(Exercise):
The answer must be every line below that contains the string "plus".

----- Provided material

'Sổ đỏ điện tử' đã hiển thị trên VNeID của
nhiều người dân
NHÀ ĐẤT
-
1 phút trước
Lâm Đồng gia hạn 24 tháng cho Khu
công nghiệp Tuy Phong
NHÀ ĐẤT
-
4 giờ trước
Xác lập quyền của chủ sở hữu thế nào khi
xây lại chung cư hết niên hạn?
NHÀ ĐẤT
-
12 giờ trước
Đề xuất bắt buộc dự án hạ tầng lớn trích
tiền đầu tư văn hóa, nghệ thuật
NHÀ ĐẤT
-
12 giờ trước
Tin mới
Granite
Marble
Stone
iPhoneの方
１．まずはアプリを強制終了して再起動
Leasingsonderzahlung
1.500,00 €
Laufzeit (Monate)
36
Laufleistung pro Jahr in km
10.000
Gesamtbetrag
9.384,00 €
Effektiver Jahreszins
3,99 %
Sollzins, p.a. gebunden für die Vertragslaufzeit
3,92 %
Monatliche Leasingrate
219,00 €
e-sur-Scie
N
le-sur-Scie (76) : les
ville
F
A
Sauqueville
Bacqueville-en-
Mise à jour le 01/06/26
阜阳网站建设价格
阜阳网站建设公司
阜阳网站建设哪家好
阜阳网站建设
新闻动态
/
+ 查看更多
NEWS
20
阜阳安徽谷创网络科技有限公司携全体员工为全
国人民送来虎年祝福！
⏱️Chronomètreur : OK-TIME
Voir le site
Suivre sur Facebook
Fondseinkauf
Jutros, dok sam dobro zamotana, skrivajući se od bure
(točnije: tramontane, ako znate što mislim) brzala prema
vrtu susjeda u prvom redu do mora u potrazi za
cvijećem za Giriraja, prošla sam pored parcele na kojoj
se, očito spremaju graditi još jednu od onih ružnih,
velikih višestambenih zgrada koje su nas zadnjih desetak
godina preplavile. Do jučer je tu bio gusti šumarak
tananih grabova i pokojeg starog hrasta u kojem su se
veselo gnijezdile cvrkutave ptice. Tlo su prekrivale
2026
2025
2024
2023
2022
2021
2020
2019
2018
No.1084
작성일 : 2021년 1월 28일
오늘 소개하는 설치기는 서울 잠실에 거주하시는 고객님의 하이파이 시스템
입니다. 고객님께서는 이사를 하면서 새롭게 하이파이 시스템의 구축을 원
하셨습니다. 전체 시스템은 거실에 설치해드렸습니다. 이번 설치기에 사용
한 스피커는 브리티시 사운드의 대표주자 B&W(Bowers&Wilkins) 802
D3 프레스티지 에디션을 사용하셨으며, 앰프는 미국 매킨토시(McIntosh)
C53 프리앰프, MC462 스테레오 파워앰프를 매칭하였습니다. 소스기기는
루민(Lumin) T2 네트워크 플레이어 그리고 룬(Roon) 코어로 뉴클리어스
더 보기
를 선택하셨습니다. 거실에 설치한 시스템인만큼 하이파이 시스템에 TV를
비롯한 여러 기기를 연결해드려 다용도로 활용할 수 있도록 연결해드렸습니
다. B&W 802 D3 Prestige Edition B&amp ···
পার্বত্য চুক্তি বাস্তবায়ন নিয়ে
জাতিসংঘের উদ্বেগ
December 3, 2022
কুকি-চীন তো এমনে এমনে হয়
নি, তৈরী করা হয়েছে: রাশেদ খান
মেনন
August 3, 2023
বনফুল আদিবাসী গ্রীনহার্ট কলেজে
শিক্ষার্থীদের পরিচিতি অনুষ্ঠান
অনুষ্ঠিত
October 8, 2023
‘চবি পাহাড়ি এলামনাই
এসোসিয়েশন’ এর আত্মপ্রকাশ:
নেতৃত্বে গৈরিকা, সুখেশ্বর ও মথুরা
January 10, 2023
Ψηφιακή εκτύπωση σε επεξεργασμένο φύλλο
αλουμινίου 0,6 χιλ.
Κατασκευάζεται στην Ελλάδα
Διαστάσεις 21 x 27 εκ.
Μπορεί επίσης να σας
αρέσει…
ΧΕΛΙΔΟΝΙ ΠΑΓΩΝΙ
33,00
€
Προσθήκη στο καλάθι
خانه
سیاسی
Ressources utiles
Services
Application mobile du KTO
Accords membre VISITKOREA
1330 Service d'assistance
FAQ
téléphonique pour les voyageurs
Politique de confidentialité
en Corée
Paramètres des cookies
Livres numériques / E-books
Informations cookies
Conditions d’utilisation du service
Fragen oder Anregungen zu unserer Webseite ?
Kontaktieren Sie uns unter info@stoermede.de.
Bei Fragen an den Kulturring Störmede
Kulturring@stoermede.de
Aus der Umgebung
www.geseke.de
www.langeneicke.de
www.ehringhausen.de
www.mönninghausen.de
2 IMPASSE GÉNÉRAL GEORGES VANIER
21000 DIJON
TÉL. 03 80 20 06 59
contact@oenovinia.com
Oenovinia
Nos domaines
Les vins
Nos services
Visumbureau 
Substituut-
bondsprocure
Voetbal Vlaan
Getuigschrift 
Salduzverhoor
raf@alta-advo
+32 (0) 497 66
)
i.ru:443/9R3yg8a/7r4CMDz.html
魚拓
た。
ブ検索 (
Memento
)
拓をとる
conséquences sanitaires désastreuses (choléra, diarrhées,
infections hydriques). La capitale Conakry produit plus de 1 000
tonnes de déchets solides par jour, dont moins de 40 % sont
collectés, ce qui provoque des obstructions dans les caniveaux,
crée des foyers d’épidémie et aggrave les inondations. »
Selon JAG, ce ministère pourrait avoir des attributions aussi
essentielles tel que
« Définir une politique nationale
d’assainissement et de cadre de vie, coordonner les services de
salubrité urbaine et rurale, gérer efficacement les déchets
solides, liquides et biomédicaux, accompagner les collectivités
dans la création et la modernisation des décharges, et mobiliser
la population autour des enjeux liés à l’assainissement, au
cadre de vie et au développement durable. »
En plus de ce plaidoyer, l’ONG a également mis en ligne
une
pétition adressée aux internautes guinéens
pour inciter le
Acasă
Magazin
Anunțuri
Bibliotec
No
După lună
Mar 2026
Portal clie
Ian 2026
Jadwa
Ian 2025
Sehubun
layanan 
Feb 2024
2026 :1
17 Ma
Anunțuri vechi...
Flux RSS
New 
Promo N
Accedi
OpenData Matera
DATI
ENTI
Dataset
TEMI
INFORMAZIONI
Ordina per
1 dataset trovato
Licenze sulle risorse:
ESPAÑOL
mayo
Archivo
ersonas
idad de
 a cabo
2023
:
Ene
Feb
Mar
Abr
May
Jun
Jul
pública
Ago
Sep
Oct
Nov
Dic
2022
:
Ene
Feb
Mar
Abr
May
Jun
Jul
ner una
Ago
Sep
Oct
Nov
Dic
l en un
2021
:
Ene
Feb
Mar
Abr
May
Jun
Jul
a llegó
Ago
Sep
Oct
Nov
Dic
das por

----------

(Task response):
infections hydriques). La capitale Conakry produit plus de 1 000
En plus de ce plaidoyer, l’ONG a également mis en ligne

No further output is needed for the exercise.